Published: 22 October 2010

Abstract

Background

Childhood obesity is associated with the early development of diseases such as type 2 diabetes and cardiovascular disease. Unfortunately, to date, traditional methods of research have failed to identify effective prevention and treatment strategies, and large numbers of children and adolescents continue to be at high risk of developing weight-related disease.

Aim

To establish a unique 'biorepository' of data and biological samples from overweight and obese children, in order to investigate the complex 'gene × environment' interactions that govern disease risk.

Methods

The 'Childhood Overweight BioRepository of Australia' collects baseline environmental, clinical and anthropometric data, alongside storage of blood samples for genetic, metabolic and hormonal profiles.

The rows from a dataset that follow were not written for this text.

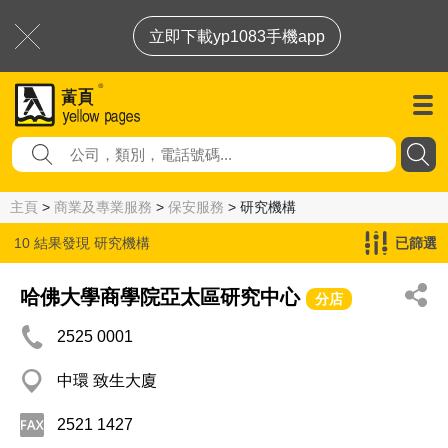
立即下載yp1083手機app
主頁
>
商業及專業服務
>
保安服務
> 研究機構
10 結果發現
研究機構
已篩選
哈佛大學商學院亞太區研究中心
分店
2525 0001
中環 致生大廈
2521 1427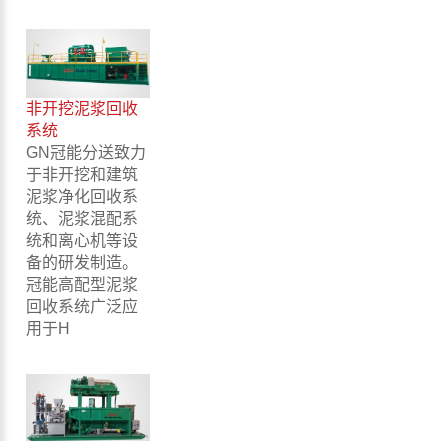
非开挖泥浆回收
系统
GN冠能分送致力
于非开挖和建筑
泥浆净化回收系
统、泥浆混配系
统和离心机等设
备的研发制造。
冠能高配型泥浆
回收系统广泛应
用于H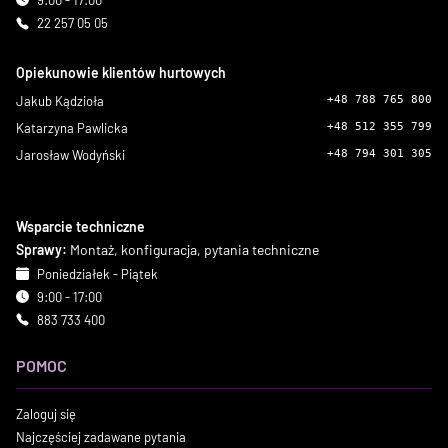
9:00 - 17:00
22 257 05 05
Opiekunowie klientów hurtowych
Jakub Kądzioła
+48 788 765 800
Katarzyna Pawlicka
+48 512 355 799
Jarosław Wodyński
+48 794 301 305
Wsparcie techniczne
Sprawy:
Montaż, konfiguracja, pytania techniczne
Poniedziałek - Piątek
9:00 - 17:00
883 733 400
POMOC
Zaloguj się
Najczęściej zadawane pytania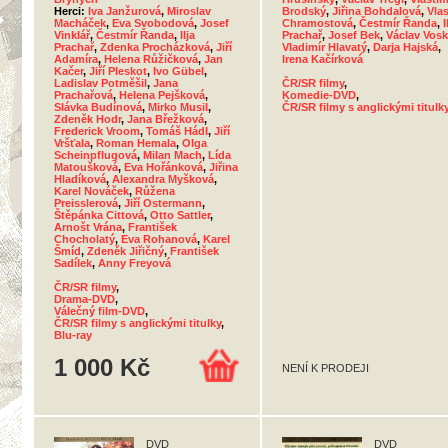
Herci:
Iva Janžurová
,
Miroslav
Brodský
,
Jiřina Bohdalová
,
Vla
Macháček
,
Eva Svobodová
,
Josef
Chramostová
,
Čestmír Řanda
,
I
Vinklář
,
Čestmír Řanda
,
Ilja
Prachař
,
Josef Bek
,
Václav Vos
Prachař
,
Zdenka Procházková
,
Jiří
Vladimír Hlavatý
,
Darja Hajská
,
Adamíra
,
Helena Růžičková
,
Jan
Irena Kačírková
Kačer
,
Jiří Pleskot
,
Ivo Gübel
,
Ladislav Potměšil
,
Jana
ČR/SR filmy
,
Prachařová
,
Helena Pejšková
,
Komedie-DVD
,
Slávka Budínová
,
Mirko Musil
,
ČR/SR filmy s anglickými titulk
Zdeněk Hodr
,
Jana Břežková
,
Frederick Vroom
,
Tomáš Hádl
,
Jiří
Vršťala
,
Roman Hemala
,
Olga
Scheinpflugová
,
Milan Mach
,
Lída
Matoušková
,
Eva Hořánková
,
Jiřina
Hladíková
,
Alexandra Myšková
,
Karel Nováček
,
Růžena
Preisslerová
,
Jiří Ostermann
,
Štěpánka Cittová
,
Otto Sattler
,
Arnošt Vrána
,
František
Chocholatý
,
Eva Rohanová
,
Karel
Šmíd
,
Zdeněk Jiřičný
,
František
Sadílek
,
Anny Freyová
ČR/SR filmy
,
Drama-DVD
,
Válečný film-DVD
,
ČR/SR filmy s anglickými titulky
,
Blu-ray
1 000 Kč
NENÍ K PRODEJI
DVD
DVD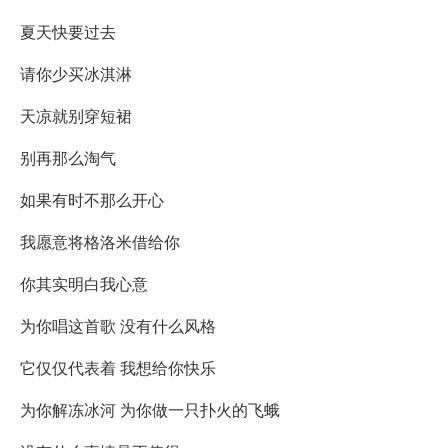
夏天快要过去
请你少买冰淇淋
天凉就别穿短裙
别再那么淘气
如果有时不那么开心
我愿意将格洛米借给你
你其实明白我心意
为你唱这首歌 没有什么风格
它仅仅代表着 我想给你快乐
为你解冻冰河 为你做一只扑火的飞蛾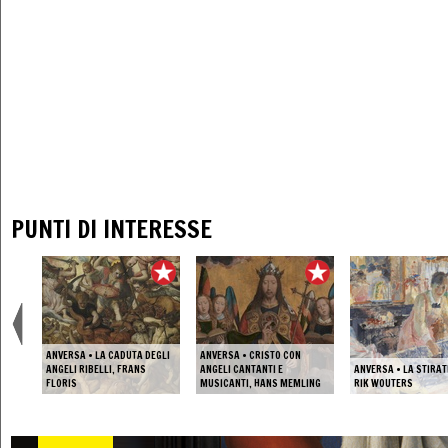
PUNTI DI INTERESSE
ANVERSA • LA CADUTA DEGLI
ANVERSA • CRISTO CON
ANGELI RIBELLI, FRANS
ANGELI CANTANTI E
ANVERSA • LA STIRAT
FLORIS
MUSICANTI, HANS MEMLING
RIK WOUTERS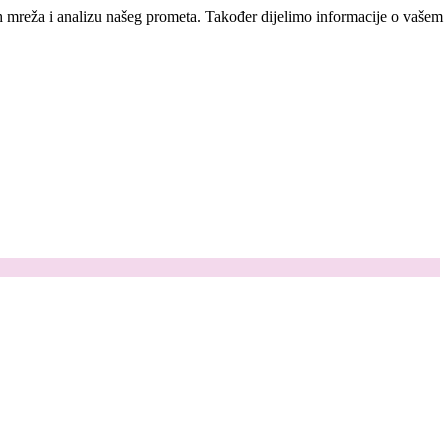
ih mreža i analizu našeg prometa. Također dijelimo informacije o vašem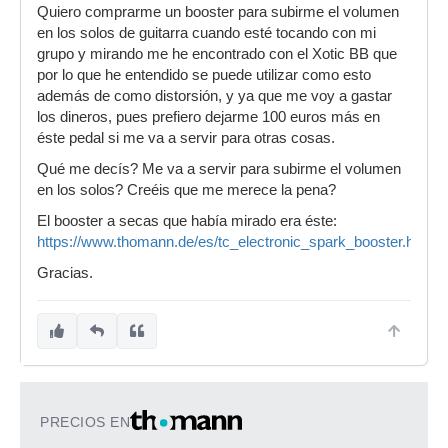
Quiero comprarme un booster para subirme el volumen
en los solos de guitarra cuando esté tocando con mi
grupo y mirando me he encontrado con el Xotic BB que
por lo que he entendido se puede utilizar como esto
además de como distorsión, y ya que me voy a gastar
los dineros, pues prefiero dejarme 100 euros más en
éste pedal si me va a servir para otras cosas.
Qué me decís? Me va a servir para subirme el volumen
en los solos? Creéis que me merece la pena?
El booster a secas que había mirado era éste:
https://www.thomann.de/es/tc_electronic_spark_booster.htm
Gracias.
PRECIOS EN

Opportunities for longitudinal data collection have also been incorporated into the study design. National and international harmonisation of data and sample collection will achieve required statistical power.

Results

Ethical approval in the parent site has been obtained and early data indicate a high response rate among eligible participants (71%) with a high level of compliance for comprehensive data collection (range 56% to 97% for individual study components). Multi-site ethical approval is now underway.

Conclusions

In time, it is anticipated that this comprehensive approach to data collection will allow early identification of individuals most susceptible to disease, as well as facilitating refinement of prevention and treatment programs.